Parallel Implementation of Arbitrary-Shaped MPEG-4 Decoder for Multiprocessor Systems

MPEG-4 is the first standard that combines synthetic objects, like 2D/3D graphics objects, with natural rectangular and non-rectangular video objects. The independent access to individual synthetic video objects for further manipulation creates a large space for future applications. This paper addresses the optimization of such complex multimedia algorithms for implementation on multiprocessor platforms. It is shown that when choosing the correct granularity of processing for enhanced parallelism and splitting time-critical tasks, a substantial improvement in processing efficiency can be obtained. In our work, we focus on non-rectangular (also called arbitrary-shaped) video objects decoder. In previous work, we motivated the use of a multiprocessor System-on-Chip (SoC) setup that satisfies the requirements on the overall computation capacity. We propose the optimization of the MPEG-4 algorithm to increase the decoding throughput and a more efficient usage of the multiprocessor architecture. First, we present a modification of the Repetitive Padding to increase the pipelining at block level.

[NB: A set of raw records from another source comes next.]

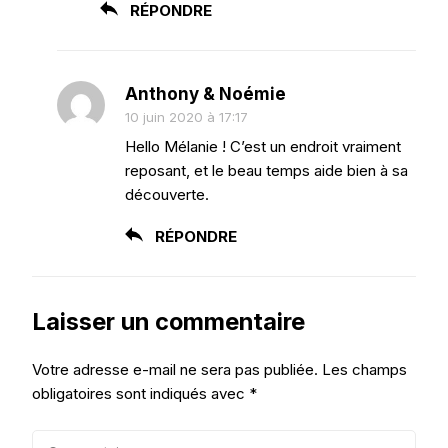
RÉPONDRE
Anthony & Noémie
10 juin 2020 à 17:17
Hello Mélanie ! C’est un endroit vraiment
reposant, et le beau temps aide bien à sa
découverte.
RÉPONDRE
Laisser un commentaire
Votre adresse e-mail ne sera pas publiée.
Les champs
obligatoires sont indiqués avec
*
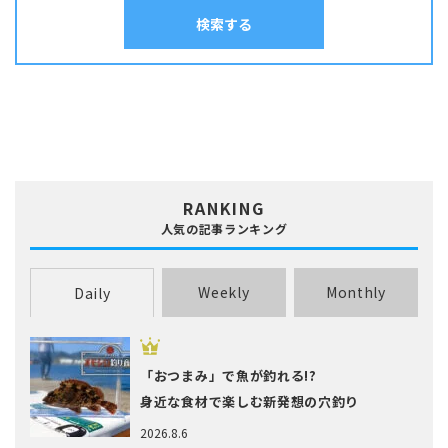
タカノハダイ
タコ
タチウオ
タナゴ
タラ
検索する
ムニエル
串物
丼
出汁
刺身
南蛮漬け
和え物
塩焼き
塩辛
チダイ・レンコダイ
トラウト･マス
ナマズ
寿司
干物
揚げ物
昆布締め
春巻き
汁物
漬け料理
ニザダイ・サンノジ
ニシン
ネズミゴチ・メゴチ
炊き込みご飯
炒め物
焼き物
照り焼き
煮付け・煮物
ネンブツダイ
ハゼ
ハタ
ヒラマサ
ヒラメ
煮込み料理
燻製
茹で料理
蒸し料理
酢締め
鍋
麺類
フエダイ・フエフキダイ
フグ
ブダイ
フナ･ヘラブナ
ブラックバス
ブリ･ハマチ
ホウボウ
ホッケ
マエソ・エソ
マグロ
マゴチ
ムツ･クロムツ
メジナ･グレ
メッキ
メバル
RANKING
ヤリイカ
ワカサギ
人気の記事ランキング
Weekly
Monthly
Daily
「おつまみ」で魚が釣れる!?
身近な食材で楽しむ新発想の穴釣り
2026.8.6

We identified the part of the padding algorithm that can be executed in parallel with the DCT-coeficient decoding and modified the original algorithm into two communicating tasks. Second, we introduce a synchronization mechanism that allows the processing for the Extended Padding and postprocessing (Deblocking & Deringing) Filters at block level. The first optimization results in about 58% decrease of the original Repetitive-Padding task computational requirements. By introducing the previously proposed data-level parallelism and exploiting the inherent parallelism between the separated color components (Y, Cr, Cb), the computational savings are about 72% on the average. Moreover, the proposed optimizations marginalize the processing latency from frame size to slice order-of-magnitude.